Convergence Analysis of Randomized Subspace Normalized SGD under Heavy-Tailed Noise
This work addresses convergence guarantees for stochastic optimization methods in machine learning, but it is incremental as it builds on existing subspace and normalized SGD approaches.
The paper tackles the problem of analyzing randomized subspace methods in nonconvex optimization under heavy-tailed noise, proving that RS-NSGD achieves better oracle complexity than full-dimensional normalized SGD.

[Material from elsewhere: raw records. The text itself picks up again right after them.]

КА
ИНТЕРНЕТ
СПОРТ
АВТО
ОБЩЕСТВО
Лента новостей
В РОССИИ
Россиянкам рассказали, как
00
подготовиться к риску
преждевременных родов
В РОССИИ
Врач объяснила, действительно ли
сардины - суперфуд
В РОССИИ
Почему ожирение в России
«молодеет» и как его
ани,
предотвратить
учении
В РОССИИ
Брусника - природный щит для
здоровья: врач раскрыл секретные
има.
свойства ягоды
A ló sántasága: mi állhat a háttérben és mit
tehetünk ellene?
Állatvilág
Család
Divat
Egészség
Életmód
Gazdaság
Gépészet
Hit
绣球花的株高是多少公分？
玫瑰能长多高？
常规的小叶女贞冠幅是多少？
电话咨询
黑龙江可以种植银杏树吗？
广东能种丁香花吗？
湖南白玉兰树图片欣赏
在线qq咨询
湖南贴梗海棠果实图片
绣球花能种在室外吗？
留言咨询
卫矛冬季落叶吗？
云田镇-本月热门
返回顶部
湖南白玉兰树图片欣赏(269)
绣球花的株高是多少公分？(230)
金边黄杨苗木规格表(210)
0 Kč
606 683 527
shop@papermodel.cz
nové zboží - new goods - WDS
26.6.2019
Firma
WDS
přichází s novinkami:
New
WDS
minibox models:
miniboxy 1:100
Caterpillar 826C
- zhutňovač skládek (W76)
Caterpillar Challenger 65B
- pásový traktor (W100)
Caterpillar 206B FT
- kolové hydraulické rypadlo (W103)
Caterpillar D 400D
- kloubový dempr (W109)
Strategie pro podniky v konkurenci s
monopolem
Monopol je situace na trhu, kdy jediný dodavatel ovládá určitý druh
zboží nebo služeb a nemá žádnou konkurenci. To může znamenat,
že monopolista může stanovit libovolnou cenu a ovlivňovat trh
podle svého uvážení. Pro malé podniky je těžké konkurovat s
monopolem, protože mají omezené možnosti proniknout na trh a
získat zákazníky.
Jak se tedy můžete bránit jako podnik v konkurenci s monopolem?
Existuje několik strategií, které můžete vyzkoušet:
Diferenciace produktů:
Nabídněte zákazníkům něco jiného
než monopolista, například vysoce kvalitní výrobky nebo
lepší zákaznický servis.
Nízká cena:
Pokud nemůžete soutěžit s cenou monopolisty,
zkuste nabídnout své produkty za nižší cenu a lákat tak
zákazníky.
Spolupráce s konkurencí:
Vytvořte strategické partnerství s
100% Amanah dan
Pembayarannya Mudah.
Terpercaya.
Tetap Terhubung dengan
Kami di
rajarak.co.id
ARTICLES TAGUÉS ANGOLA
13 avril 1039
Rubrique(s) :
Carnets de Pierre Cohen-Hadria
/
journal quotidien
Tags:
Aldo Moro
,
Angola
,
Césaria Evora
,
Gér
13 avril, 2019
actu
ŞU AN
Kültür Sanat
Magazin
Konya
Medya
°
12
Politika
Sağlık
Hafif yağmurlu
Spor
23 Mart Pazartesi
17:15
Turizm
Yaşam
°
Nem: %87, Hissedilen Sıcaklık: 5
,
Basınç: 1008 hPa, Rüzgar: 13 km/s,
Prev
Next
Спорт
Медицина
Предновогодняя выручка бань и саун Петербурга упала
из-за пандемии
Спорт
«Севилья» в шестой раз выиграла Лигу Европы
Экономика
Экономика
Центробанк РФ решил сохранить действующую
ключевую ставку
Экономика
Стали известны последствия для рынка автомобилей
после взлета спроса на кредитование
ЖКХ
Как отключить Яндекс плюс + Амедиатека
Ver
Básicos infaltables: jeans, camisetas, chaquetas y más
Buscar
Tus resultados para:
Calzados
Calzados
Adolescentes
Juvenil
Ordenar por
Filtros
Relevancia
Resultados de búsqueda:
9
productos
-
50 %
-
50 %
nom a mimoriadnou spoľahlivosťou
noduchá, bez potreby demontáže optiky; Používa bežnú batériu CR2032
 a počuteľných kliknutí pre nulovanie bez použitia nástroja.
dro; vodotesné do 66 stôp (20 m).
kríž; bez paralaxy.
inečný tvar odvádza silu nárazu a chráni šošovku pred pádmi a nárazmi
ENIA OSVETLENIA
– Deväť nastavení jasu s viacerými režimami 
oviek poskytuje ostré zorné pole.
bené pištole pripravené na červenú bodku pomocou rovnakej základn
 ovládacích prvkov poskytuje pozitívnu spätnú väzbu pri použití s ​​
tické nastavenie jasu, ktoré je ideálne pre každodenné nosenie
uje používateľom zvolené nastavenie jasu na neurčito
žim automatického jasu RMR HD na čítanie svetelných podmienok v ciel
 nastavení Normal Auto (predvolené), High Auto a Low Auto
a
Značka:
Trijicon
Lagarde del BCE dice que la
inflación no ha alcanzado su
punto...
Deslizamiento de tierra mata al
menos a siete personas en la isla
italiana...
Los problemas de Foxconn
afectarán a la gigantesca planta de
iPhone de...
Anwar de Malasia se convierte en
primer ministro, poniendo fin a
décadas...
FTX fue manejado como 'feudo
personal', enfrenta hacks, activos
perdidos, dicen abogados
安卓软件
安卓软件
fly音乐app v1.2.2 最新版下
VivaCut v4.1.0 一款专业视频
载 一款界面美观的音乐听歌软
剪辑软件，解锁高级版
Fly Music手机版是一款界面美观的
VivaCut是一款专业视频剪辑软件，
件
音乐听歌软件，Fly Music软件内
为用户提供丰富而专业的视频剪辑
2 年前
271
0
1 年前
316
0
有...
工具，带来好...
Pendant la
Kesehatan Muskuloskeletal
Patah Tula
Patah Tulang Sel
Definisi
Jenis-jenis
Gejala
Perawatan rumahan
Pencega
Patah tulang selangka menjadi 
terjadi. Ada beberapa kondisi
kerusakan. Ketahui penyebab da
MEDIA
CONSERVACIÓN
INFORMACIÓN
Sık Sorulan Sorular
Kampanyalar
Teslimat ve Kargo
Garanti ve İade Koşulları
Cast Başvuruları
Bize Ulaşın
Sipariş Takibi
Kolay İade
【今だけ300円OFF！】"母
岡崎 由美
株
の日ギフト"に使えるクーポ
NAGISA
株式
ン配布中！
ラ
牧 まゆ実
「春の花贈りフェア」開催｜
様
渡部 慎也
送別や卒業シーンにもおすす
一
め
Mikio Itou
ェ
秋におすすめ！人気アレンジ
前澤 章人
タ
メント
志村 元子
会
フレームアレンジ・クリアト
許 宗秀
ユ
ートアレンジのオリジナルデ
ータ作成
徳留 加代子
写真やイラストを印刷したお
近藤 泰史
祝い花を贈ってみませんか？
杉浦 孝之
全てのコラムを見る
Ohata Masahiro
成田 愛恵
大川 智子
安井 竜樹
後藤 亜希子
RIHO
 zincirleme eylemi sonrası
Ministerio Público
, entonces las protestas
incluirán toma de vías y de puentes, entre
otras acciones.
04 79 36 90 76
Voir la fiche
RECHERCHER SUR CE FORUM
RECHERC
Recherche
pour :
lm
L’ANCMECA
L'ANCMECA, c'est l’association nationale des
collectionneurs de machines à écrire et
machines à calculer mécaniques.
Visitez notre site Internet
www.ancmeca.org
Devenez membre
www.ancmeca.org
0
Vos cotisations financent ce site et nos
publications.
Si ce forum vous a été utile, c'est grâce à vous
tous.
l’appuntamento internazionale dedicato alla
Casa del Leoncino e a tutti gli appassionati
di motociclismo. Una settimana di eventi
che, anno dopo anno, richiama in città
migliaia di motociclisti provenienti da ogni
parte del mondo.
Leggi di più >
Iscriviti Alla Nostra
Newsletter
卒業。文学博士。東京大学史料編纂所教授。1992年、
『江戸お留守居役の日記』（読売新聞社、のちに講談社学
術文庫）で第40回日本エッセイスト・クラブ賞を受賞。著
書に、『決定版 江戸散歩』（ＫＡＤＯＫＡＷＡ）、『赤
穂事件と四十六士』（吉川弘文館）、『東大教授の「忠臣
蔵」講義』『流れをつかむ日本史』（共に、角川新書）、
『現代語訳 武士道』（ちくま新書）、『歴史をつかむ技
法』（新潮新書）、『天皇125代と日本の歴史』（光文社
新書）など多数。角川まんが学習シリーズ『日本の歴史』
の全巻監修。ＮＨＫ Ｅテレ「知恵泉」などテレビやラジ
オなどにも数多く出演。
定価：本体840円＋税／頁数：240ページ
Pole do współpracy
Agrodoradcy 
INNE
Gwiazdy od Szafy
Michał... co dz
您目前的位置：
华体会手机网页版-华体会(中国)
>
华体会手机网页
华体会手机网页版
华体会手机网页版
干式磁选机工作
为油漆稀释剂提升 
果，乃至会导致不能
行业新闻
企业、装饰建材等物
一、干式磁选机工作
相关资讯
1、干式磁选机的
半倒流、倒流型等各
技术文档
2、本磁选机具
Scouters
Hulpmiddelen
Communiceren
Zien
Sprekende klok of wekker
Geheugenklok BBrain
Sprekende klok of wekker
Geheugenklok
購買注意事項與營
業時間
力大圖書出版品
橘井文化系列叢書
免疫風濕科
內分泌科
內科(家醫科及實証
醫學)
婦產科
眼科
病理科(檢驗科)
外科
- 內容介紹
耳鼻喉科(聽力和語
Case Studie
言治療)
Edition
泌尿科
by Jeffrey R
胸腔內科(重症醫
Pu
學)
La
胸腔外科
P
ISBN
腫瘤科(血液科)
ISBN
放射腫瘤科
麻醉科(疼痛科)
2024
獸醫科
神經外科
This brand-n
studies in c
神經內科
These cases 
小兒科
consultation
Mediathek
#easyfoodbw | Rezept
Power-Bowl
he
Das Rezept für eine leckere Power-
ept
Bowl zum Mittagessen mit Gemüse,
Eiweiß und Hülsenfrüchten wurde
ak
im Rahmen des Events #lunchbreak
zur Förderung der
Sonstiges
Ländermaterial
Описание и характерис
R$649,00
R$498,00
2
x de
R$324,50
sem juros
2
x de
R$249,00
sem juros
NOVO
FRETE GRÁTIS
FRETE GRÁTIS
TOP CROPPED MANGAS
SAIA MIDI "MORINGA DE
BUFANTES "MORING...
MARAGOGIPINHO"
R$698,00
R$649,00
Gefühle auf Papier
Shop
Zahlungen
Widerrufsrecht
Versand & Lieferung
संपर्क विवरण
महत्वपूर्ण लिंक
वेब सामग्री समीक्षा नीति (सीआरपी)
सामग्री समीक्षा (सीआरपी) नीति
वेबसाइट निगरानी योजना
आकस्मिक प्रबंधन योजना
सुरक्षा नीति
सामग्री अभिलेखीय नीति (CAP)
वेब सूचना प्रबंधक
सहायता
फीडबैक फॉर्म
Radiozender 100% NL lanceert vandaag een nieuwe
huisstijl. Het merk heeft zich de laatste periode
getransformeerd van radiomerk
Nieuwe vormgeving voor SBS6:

Randomized subspace methods reduce per-iteration cost; however, in nonconvex optimization, most analyses are expectation-based, and high-probability bounds remain scarce even under sub-Gaussian noise. We first prove that randomized subspace SGD (RS-SGD) admits a high-probability convergence bound under sub-Gaussian noise, achieving the same order of oracle complexity as prior in-expectation results. Motivated by the prevalence of heavy-tailed gradients in modern machine learning, we then propose randomized subspace normalized SGD (RS-NSGD), which integrates direction normalization into subspace updates. Assuming the noise has bounded $p$-th moments, we establish both in-expectation and high-probability convergence guarantees, and show that RS-NSGD can achieve better oracle complexity than full-dimensional normalized SGD.